— start of Selection —
Monthly Archives: November 2010

A New Music Vocabulary, or Mandatory Originality

So, I came across another article about ‘Shaking Up the World of Classical Music’. Actually, that’s the title of the article. It’s a well-meaning piece from a life-coach about preparing young composers for life out there in the big bad world. The author, Astrid Baumgardner makes a list of what’s necessary in order to “Shake up the World of Classical Music”.

Item Six is:

  • Composers who are committed to creating a new music vocabulary.

Le sigh… In my opinion, one of the main reasons the classical music world – or more specifically the contemporary music world – is insufficiently ‘shaken up’ is that “creating a new music vocabulary” has become mandatory for composers. Why on earth should every composer be required to invent a new musical language? What does this serve to do, aside from alienate audiences and make composers overly self-conscious?

I’ve been to a lot of new music concerts and I’ve participated in more student composer readings than I can remember. I can safely say there is no deficit of composers who are striving (or struggling) to write music in an unique voice. Composers who can effectively communicate their expression to an audience are a distinct rarity though.
— end of Selection —
— start of Given information —
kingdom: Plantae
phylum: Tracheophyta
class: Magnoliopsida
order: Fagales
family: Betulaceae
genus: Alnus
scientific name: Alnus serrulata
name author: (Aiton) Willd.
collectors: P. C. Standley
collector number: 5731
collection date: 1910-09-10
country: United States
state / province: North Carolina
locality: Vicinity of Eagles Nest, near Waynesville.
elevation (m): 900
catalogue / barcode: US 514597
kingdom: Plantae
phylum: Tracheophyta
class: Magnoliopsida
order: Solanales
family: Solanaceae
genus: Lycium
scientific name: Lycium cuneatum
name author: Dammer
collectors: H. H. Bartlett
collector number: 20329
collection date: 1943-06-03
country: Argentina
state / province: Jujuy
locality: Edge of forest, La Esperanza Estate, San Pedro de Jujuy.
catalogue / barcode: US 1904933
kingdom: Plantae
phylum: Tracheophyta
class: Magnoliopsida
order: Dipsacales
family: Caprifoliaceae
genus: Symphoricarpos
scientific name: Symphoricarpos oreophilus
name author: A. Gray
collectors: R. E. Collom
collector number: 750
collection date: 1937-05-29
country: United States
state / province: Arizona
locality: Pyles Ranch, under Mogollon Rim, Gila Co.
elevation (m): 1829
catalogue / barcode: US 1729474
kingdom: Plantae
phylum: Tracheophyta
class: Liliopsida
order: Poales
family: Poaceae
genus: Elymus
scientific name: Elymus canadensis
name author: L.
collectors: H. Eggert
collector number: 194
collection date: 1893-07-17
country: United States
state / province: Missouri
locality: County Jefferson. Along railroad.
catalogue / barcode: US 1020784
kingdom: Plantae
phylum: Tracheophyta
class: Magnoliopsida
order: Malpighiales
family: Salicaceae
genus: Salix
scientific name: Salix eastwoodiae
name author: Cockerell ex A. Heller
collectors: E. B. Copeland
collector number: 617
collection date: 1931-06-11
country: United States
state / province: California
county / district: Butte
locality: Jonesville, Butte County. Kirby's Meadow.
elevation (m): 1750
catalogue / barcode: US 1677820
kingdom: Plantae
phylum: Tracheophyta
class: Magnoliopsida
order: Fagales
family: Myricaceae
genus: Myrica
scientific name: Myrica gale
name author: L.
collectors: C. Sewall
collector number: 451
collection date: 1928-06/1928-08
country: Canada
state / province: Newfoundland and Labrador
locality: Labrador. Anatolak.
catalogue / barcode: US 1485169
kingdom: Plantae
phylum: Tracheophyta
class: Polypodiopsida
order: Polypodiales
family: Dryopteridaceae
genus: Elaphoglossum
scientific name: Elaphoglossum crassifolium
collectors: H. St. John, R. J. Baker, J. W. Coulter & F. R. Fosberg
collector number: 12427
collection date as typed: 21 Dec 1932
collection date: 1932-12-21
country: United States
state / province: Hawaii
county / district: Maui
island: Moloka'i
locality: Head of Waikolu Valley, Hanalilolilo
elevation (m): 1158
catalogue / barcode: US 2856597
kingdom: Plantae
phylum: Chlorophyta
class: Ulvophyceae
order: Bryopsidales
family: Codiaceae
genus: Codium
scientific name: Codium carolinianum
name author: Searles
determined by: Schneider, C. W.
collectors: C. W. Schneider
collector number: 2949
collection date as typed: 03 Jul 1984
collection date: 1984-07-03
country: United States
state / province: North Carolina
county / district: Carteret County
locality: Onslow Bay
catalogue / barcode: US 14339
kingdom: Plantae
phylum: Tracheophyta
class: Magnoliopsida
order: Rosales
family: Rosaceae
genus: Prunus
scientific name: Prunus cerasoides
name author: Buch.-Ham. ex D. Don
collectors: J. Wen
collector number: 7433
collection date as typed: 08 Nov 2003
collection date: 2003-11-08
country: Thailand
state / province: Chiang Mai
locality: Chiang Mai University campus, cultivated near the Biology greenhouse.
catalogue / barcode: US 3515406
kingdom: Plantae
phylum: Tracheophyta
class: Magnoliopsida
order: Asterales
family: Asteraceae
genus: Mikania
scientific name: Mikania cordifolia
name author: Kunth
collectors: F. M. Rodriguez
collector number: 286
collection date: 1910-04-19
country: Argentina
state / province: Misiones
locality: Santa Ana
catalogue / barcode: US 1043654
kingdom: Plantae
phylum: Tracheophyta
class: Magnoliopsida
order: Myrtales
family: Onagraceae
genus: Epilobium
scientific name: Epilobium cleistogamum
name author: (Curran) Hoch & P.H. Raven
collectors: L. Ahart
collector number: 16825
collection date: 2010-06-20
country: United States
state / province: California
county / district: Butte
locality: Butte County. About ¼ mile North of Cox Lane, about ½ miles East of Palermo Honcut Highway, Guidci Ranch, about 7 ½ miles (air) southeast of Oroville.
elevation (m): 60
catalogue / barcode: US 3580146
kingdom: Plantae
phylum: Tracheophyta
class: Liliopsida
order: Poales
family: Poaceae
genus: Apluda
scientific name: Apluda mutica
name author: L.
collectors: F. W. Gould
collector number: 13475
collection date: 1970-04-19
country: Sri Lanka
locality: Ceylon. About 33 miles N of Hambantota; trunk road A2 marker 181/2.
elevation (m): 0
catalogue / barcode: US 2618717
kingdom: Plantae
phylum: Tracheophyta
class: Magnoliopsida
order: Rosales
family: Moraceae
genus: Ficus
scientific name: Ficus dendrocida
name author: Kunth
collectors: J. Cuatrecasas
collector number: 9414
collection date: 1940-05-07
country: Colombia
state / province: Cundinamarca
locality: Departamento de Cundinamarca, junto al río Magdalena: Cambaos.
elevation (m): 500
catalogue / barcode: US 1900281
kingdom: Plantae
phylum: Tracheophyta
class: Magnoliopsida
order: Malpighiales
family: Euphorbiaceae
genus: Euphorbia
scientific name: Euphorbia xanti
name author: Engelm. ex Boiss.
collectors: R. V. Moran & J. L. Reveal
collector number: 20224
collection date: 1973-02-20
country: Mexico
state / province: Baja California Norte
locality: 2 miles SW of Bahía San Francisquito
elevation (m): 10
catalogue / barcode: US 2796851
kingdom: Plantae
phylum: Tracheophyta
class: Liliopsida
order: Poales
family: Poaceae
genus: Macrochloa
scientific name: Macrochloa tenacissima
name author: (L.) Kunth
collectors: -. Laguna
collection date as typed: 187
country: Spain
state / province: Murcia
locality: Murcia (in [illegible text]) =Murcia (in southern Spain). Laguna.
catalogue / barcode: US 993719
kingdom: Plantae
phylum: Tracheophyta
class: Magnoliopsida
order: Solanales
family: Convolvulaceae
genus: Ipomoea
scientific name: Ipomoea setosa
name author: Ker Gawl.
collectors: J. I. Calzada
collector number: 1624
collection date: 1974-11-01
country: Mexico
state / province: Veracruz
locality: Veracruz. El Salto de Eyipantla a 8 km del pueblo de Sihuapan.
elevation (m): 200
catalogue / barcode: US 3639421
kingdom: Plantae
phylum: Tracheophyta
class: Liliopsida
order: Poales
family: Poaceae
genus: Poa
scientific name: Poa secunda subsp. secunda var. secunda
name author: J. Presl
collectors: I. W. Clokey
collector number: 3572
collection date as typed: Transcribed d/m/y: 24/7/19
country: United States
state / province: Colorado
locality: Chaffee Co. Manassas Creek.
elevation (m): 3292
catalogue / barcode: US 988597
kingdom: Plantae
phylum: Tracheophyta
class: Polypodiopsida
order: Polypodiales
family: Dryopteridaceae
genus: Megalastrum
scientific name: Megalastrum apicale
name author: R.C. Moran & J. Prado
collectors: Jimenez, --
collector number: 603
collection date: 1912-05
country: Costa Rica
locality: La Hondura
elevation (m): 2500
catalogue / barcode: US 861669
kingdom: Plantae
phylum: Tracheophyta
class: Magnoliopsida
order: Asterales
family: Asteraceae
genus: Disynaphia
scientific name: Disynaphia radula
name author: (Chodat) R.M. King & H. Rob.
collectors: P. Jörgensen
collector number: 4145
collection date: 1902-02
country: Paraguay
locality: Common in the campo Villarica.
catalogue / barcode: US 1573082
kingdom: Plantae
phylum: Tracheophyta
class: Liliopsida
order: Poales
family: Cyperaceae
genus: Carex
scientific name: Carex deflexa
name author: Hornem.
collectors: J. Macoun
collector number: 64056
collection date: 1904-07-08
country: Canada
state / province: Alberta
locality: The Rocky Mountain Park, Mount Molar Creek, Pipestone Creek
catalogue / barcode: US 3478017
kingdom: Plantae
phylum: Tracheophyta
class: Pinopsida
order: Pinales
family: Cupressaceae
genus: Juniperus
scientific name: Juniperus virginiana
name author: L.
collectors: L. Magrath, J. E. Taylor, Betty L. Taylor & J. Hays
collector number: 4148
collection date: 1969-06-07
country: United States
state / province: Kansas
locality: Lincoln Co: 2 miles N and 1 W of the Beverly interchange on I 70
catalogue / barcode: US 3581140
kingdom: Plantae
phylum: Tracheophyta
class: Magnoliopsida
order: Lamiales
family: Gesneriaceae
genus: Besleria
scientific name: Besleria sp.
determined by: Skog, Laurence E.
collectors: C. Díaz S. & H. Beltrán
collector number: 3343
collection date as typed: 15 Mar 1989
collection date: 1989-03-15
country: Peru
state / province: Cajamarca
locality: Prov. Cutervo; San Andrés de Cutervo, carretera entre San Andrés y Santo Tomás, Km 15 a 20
— end of Given information —
* **Requests**
**1.** From the blog post on new music vocabulary, reproduce word for word the passage starting at "So, I came across" and ending at "composers overly self-conscious?".
**2.** Which phrases in the blog post on new music vocabulary are enclosed in quotation marks, single or double? List every one.
**3.** Extend the blog post on mandatory originality for composers, picking up after its final sentence.

* **Responses for each task**
**1.**
So, I came across another article about ‘Shaking Up the World of Classical Music’. Actually, that’s the title of the article. It’s a well-meaning piece from a life-coach about preparing young composers for life out there in the big bad world. The author, Astrid Baumgardner makes a list of what’s necessary in order to “Shake up the World of Classical Music”.

Item Six is:

  • Composers who are committed to creating a new music vocabulary.

Le sigh… In my opinion, one of the main reasons the classical music world – or more specifically the contemporary music world – is insufficiently ‘shaken up’ is that “creating a new music vocabulary” has become mandatory for composers. Why on earth should every composer be required to invent a new musical language? What does this serve to do, aside from alienate audiences and make composers overly self-conscious?

**2.**
- ‘Shaking Up the World of Classical Music’
- “Shake up the World of Classical Music”
- “creating a new music vocabulary”
- ‘shaken up’

**3.**
This Promethean ideal as a default is a quaint relic of the 20th century and we should leave it the hell there. To cite an overused but-still-apt comparison, composers prior to the 20th century didn’t feel required to create radically new music vocabularies and many of them made very original music. I’m anything but a traditionalist but frankly I’m sick of hearing radically original music that isn’t very good. I’d rather hear composers work within a preexisting style, creating music that ends up being a more thorough – and unique in the long run – artistic expression.

Ok, if you’re a composer and your main interest lies in originality then go for it. But the burden of communicating that new language rests with you. Not all composers are radical sonic innovators though, and not all composers should be expected to be. They should be expected to create unique expressions, whether it’s in an existing vocabulary or a new one.

I don’t exactly know how this ‘mandatory originality’ idea is being perpetuated, whether it’s from composition teachers, grant panels, articles like this… I dunno, but it needs to die. Write the kind of music you want to hear. If it ends up sounding too unoriginal for your comfort, then work on making it a bit more you. If your starting point is an attempt to make a wholly-original piece that’s going to shake the foundations of the classical music world, chances are it’s going to fall short.

A composer’s goal should be creating a captivating experience for the listener, no more no less.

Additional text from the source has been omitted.